§ **TASK 1**: Copy the text about the SSI Savings & Efficiency Act word for word, from "The bill has also" to "faces some hurdles.".
§ **TASK 2**:
For each statement below, say yes or no depending on whether the text about the SSI Savings & Efficiency Act agrees with it, and quote the exact words from that text that decide it.
(a) Barbara Merrill is the Chief Executive Officer of ANCOR.
(b) Autism Speaks has come out against the bill.
(c) The bill has been referred to the House Committee on Ways and Means.
§ **TASK 3**: Go on with the text about the SSI Savings & Efficiency Act, starting after its last sentence.

§ **TEXT PROVIDED**:
⟨
Barbara Merrill, Chief Executive Officer of the American Network of Community Options and Resources (ANCOR), said, "By removing SSI's in-kind support and maintenance rules, the SSI Savings & Efficiency Act would take us closer to an SSI program that is fairer, simpler, and more responsive to the daily realities facing people with intellectual and developmental disabilities."
The bill has also been endorsed by Autism Speaks, the National Down Syndrome Congress (NDSC), the National Organization of Social Security Claimants' Representatives, Access Ready Inc., and Justice in Aging.
Bottom line
People on SSI often struggle to make money and need those benefits to cover their basic needs. The SSI Savings and Efficiency Act, if passed, could help SSI recipients collect larger checks and avoid financial stress. At this stage, the bill has been referred to the House Committee on Ways and Means. That means it still faces some hurdles.
⟩
[Dataset entries]
⟨
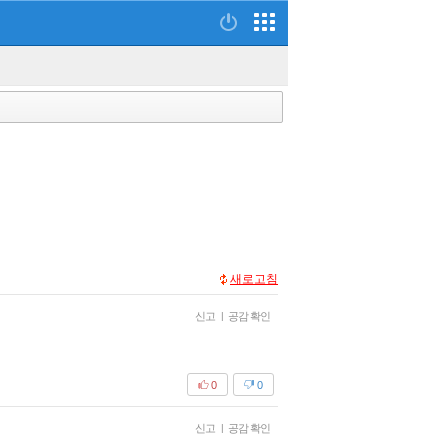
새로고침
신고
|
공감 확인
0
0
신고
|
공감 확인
⟩
⟨
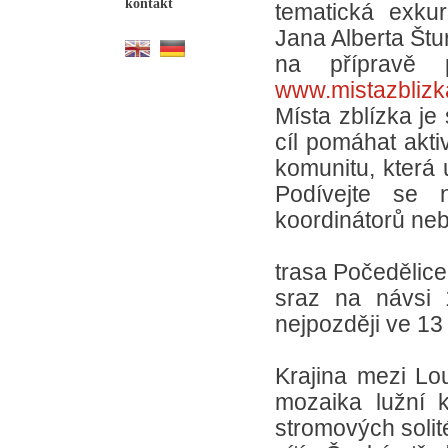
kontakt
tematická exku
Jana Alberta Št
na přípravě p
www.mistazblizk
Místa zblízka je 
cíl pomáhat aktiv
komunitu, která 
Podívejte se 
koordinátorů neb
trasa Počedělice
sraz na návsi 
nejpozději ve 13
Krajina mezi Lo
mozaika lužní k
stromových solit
⟩
§ **WRITTEN ANSWER 1**:
The bill has also been endorsed by Autism Speaks, the National Down Syndrome Congress (NDSC), the National Organization of Social Security Claimants' Representatives, Access Ready Inc., and Justice in Aging.
Bottom line
People on SSI often struggle to make money and need those benefits to cover their basic needs. The SSI Savings and Efficiency Act, if passed, could help SSI recipients collect larger checks and avoid financial stress. At this stage, the bill has been referred to the House Committee on Ways and Means. That means it still faces some hurdles.

§ **WRITTEN ANSWER 2**:
(a) Yes: "Barbara Merrill, Chief Executive Officer of the American Network of Community Options and Resources (ANCOR)"
(b) No: "The bill has also been endorsed by Autism Speaks"
(c) Yes: "the bill has been referred to the House Committee on Ways and Means"

§ **WRITTEN ANSWER 3**:
There's also another bill, the SSI Restoration Act, that's been introduced. That bill seeks to make broad updates to the program, such as increasing benefit levels and updating outdated asset limits.
So all told, it's clear that lawmakers are invested in modernizing SSI and making sure those in need of those benefits aren't sentenced to perpetual poverty. Whether these bills actually pass, though, is yet to be determined.